Start of EXCERPTED RECORDS

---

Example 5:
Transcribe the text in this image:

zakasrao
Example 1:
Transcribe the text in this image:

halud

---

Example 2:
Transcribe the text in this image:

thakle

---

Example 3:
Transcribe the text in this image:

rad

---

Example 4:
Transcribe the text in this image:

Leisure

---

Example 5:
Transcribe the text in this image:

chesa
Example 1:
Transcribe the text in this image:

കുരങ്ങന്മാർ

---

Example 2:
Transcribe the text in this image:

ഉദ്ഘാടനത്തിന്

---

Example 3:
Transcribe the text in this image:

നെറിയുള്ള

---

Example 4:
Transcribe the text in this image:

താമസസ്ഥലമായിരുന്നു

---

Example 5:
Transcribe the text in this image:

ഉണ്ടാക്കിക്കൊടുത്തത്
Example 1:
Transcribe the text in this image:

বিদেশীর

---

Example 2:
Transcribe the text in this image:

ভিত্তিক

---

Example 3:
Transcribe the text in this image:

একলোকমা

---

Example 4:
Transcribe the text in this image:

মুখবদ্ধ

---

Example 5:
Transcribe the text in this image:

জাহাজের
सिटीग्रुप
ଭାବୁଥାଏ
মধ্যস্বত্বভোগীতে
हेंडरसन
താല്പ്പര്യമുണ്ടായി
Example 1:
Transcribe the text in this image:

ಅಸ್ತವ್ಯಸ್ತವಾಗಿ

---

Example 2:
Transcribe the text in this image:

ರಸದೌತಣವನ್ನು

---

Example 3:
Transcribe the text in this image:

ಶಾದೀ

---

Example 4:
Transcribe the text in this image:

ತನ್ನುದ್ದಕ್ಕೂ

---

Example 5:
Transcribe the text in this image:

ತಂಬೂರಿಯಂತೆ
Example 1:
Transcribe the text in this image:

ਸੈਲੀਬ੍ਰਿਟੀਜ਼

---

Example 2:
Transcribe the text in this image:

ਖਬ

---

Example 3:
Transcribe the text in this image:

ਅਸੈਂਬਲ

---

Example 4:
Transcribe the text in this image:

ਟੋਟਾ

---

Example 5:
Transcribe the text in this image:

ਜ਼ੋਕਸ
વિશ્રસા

End of EXCERPTED RECORDS

Return each record exactly as given.

* EXPECTED ANSWER:
---

Example 5:
Transcribe the text in this image:

zakasrao
Example 1:
Transcribe the text in this image:

halud

---

Example 2:
Transcribe the text in this image:

thakle

---

Example 3:
Transcribe the text in this image:

rad

---

Example 4:
Transcribe the text in this image:

Leisure

---

Example 5:
Transcribe the text in this image:

chesa
Example 1:
Transcribe the text in this image:

കുരങ്ങന്മാർ

---

Example 2:
Transcribe the text in this image:

ഉദ്ഘാടനത്തിന്

---

Example 3:
Transcribe the text in this image:

നെറിയുള്ള

---

Example 4:
Transcribe the text in this image:

താമസസ്ഥലമായിരുന്നു

---

Example 5:
Transcribe the text in this image:

ഉണ്ടാക്കിക്കൊടുത്തത്
Example 1:
Transcribe the text in this image:

বিদেশীর

---

Example 2:
Transcribe the text in this image:

ভিত্তিক

---

Example 3:
Transcribe the text in this image:

একলোকমা

---

Example 4:
Transcribe the text in this image:

মুখবদ্ধ

---

Example 5:
Transcribe the text in this image:

জাহাজের
सिटीग्रुप
ଭାବୁଥାଏ
মধ্যস্বত্বভোগীতে
हेंडरसन
താല്പ്പര്യമുണ്ടായി
Example 1:
Transcribe the text in this image:

ಅಸ್ತವ್ಯಸ್ತವಾಗಿ

---

Example 2:
Transcribe the text in this image:

ರಸದೌತಣವನ್ನು

---

Example 3:
Transcribe the text in this image:

ಶಾದೀ

---

Example 4:
Transcribe the text in this image:

ತನ್ನುದ್ದಕ್ಕೂ

---

Example 5:
Transcribe the text in this image:

ತಂಬೂರಿಯಂತೆ
Example 1:
Transcribe the text in this image:

ਸੈਲੀਬ੍ਰਿਟੀਜ਼

---

Example 2:
Transcribe the text in this image:

ਖਬ

---

Example 3:
Transcribe the text in this image:

ਅਸੈਂਬਲ

---

Example 4:
Transcribe the text in this image:

ਟੋਟਾ

---

Example 5:
Transcribe the text in this image:

ਜ਼ੋਕਸ
વિશ્રસા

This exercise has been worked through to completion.